Pero no hace falta pertenecer a ninguna de estas grandes corrientes de opinión carpetovetónicas para sentir desasosiego por la creciente torpeza, la falta de respeto a los intereses de sus socios y la prepotencia chusca de, que hace gala la administración de Bill Clinton en su política exterior. En España, en Europa y en otras regiones del mundo.

Estaba claro que el cambio generacional que supuso la llegada de Clinton a la Casa Blanca implicaba una merma en la sensibilidad de Washington hacia las grandes cuestiones europeas. Bush había luchado en una guerra en la que Estados Unidos volvió a unir sus fuerzas con aquellos europeos que luchaban contra la barbarie que había emponzoñado el continente.

Clinton percibe Europa como un joven nacido de un estado pobre y sureño de Estados Unidos que pasó por Gran Bretaña con el único interés de acumular méritos en su carrera hacia una relevancia política, tan relativa ella, en el remoto y provinciano Arkansas. Todo lo demás vino después y, como suele decirse, sin estudio ni previa meditación.

====

Tareas requeridas -
a – ¿Qué rasgos de la política exterior de la administración Clinton provocan desasosiego, según el fragmento sobre Clinton y Europa? Enuméralos todos.
b – ¿Puedes transcribir el fragmento sobre Clinton y Europa comenzando en "Pero no hace" y terminando en "emponzoñado el continente."?
c – ¿Puedes seguir escribiendo el artículo sobre la política exterior de Clinton hacia Europa a partir de donde termina?
Los registros proceden de otra fuente.

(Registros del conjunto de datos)
====

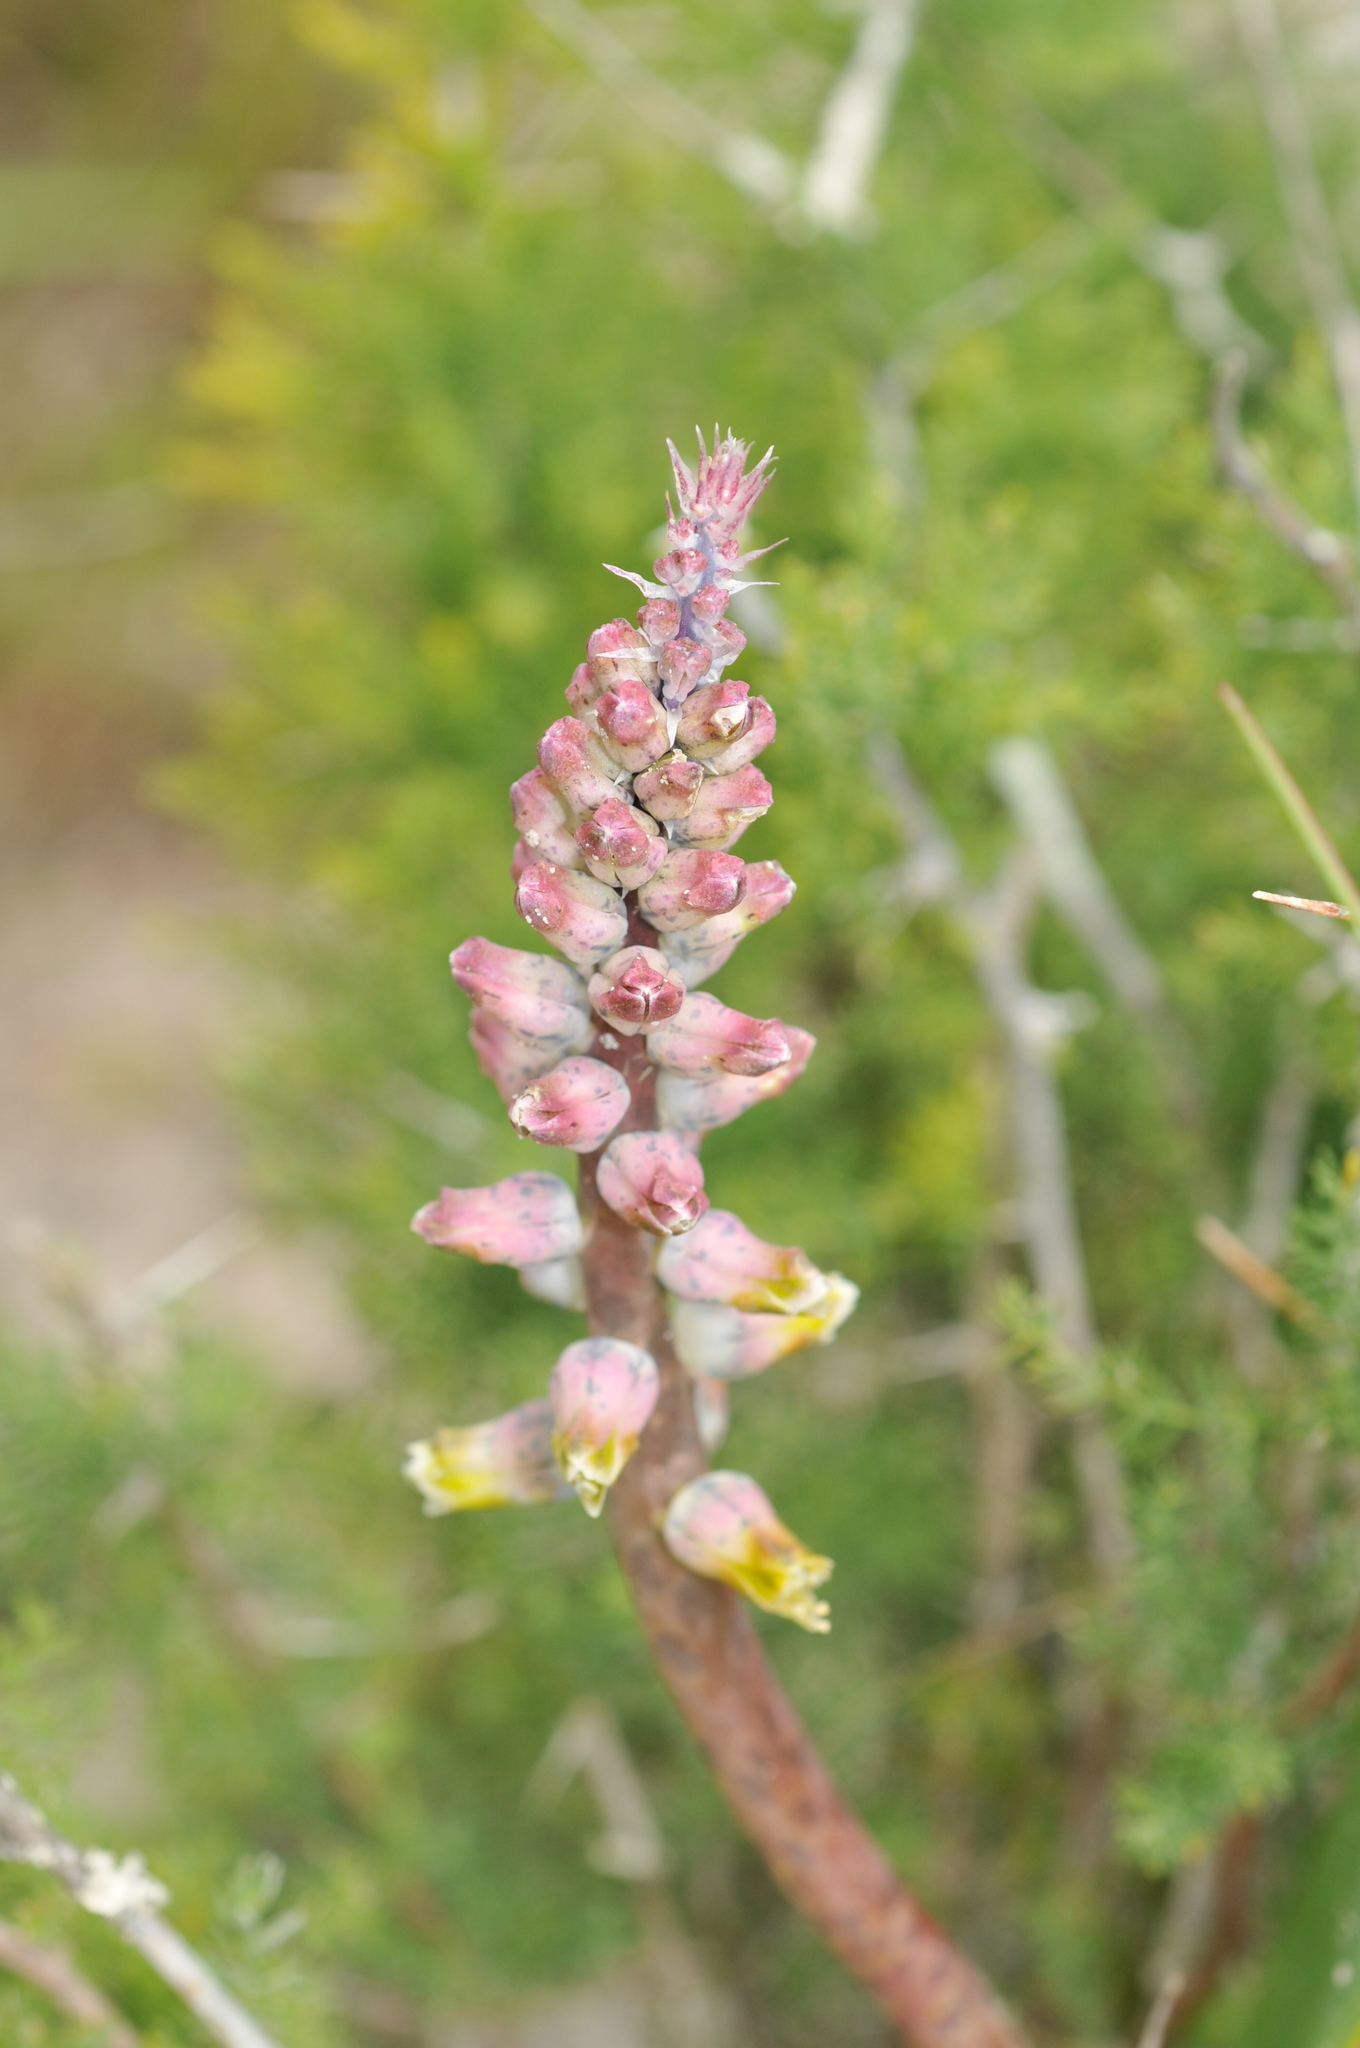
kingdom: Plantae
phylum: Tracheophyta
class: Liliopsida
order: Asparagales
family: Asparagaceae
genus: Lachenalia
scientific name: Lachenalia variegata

====

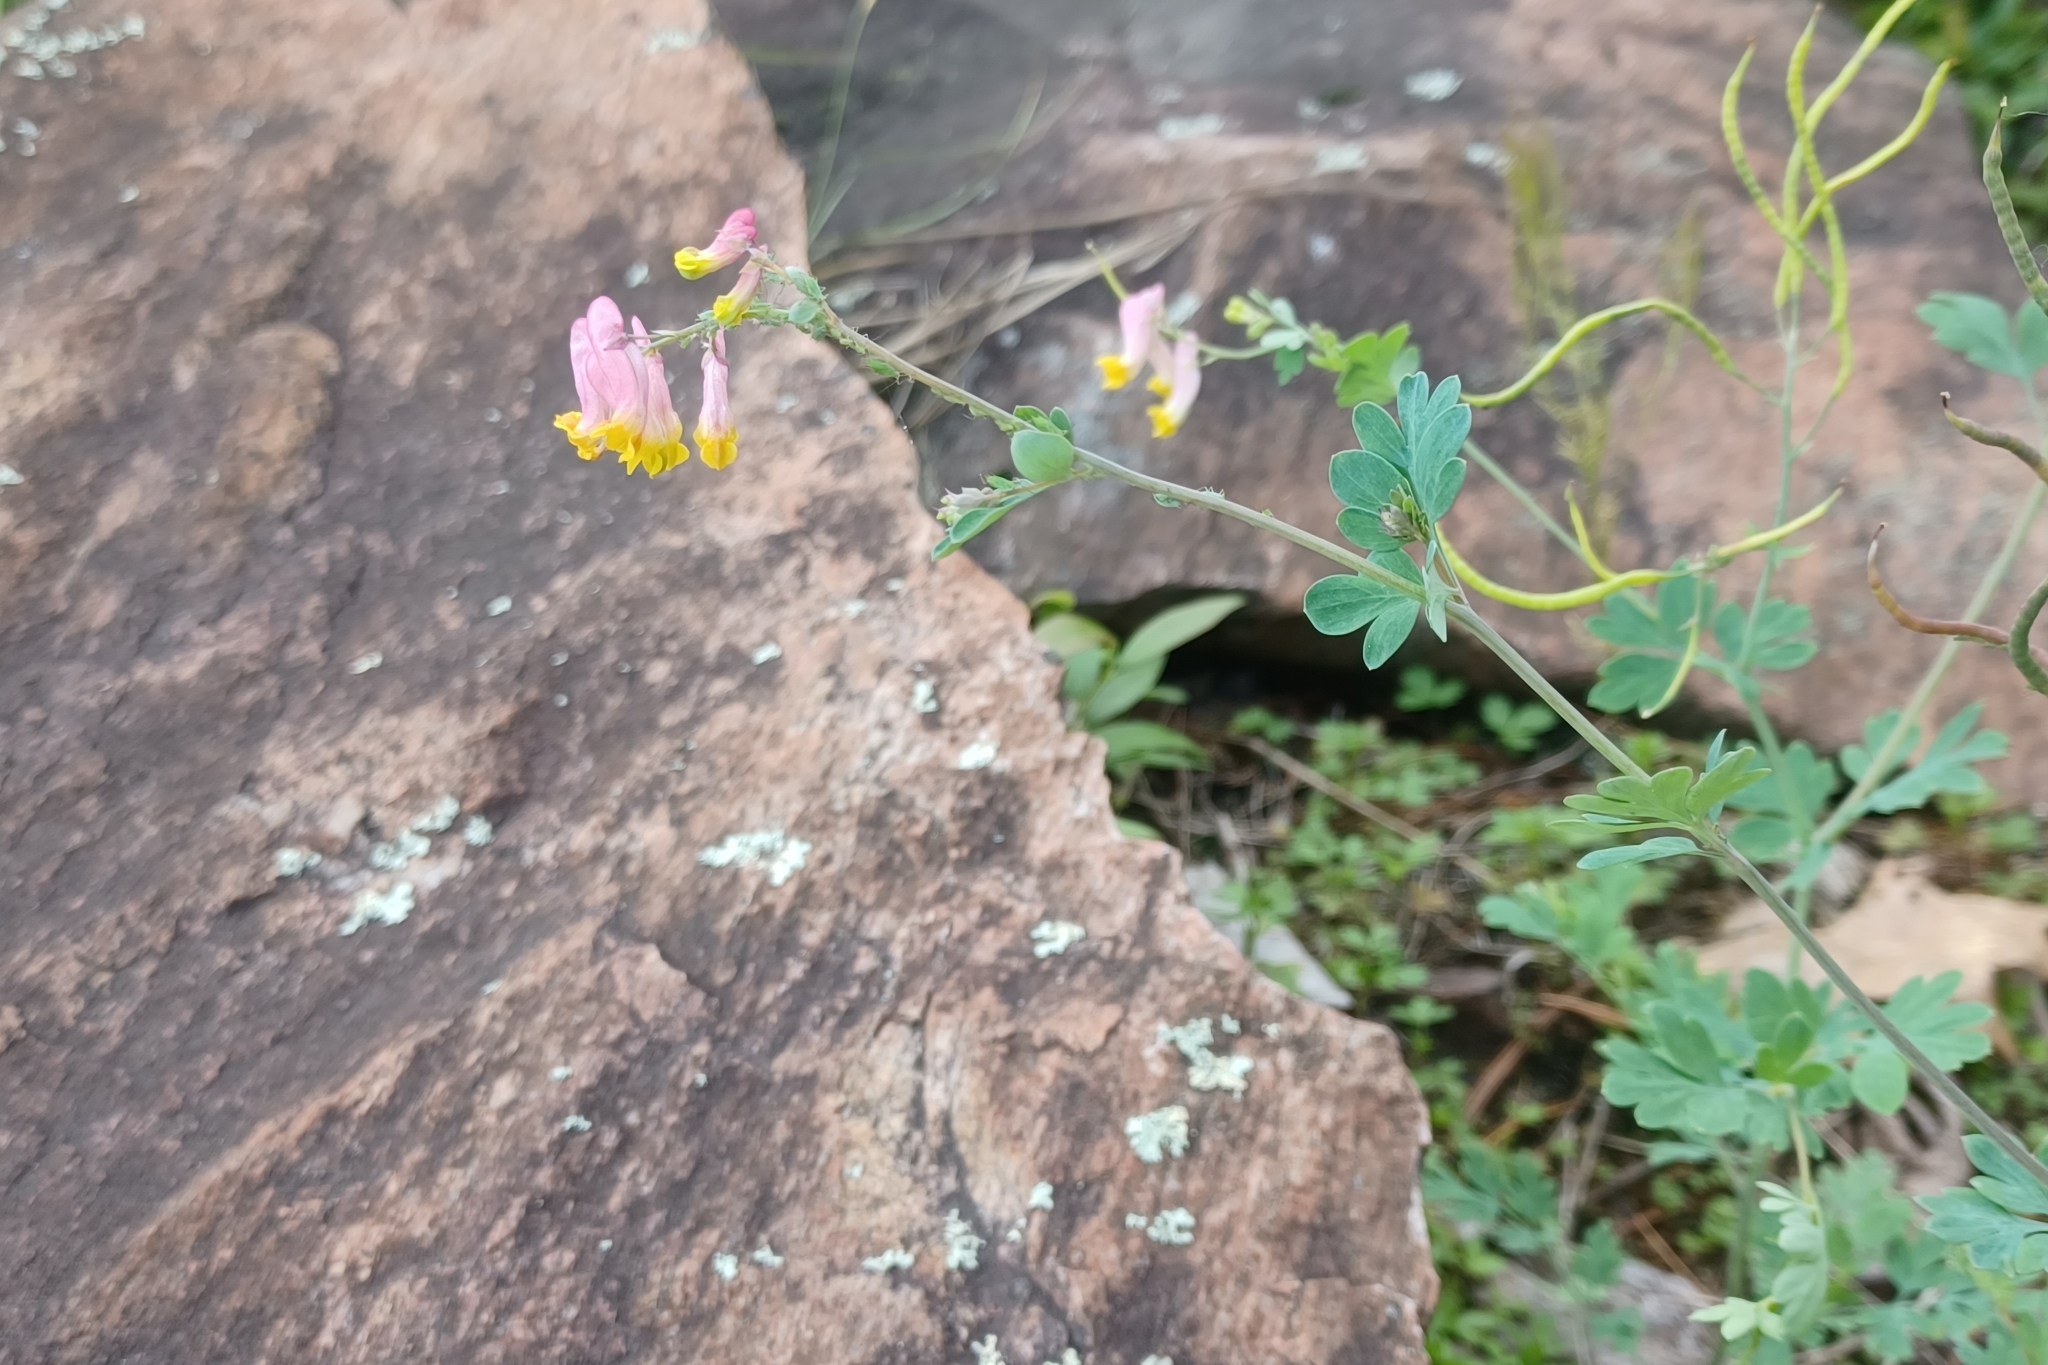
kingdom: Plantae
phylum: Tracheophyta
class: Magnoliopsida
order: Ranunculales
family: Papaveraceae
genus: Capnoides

====

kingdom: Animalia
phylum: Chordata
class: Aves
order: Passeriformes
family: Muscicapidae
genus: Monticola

====

Resultados en orden -
a – la creciente torpeza; la falta de respeto a los intereses de sus socios; la prepotencia chusca

b –
Pero no hace falta pertenecer a ninguna de estas grandes corrientes de opinión carpetovetónicas para sentir desasosiego por la creciente torpeza, la falta de respeto a los intereses de sus socios y la prepotencia chusca de, que hace gala la administración de Bill Clinton en su política exterior. En España, en Europa y en otras regiones del mundo.

Estaba claro que el cambio generacional que supuso la llegada de Clinton a la Casa Blanca implicaba una merma en la sensibilidad de Washington hacia las grandes cuestiones europeas. Bush había luchado en una guerra en la que Estados Unidos volvió a unir sus fuerzas con aquellos europeos que luchaban contra la barbarie que había emponzoñado el continente.

c –
No era desde luego un buen punto de partida para una visión cosmopolita y, sobre todo, para una comprensión de identidades e idiosincrasias del viejo continente. Por supuesto, Clinton no es Jesse Helms, ese irreductible chauvi nista que hace más daño a su propio país con su arrogancia que a los obsesivos objetos de su odio. Pero tampoco es Jefferson. Ni Roosevelt. La introspección de una gran potencia es lógica. Los demás cuentan menos a sus ojos. Pero cuando cae en la tentación de considerarse de forma irreversible la única fuerza global, puede acabar asumiendo esta receta perfecta para acumular hostilidades en su contra. Eso es mala política. Por fuerte que, se sienta quien la hace.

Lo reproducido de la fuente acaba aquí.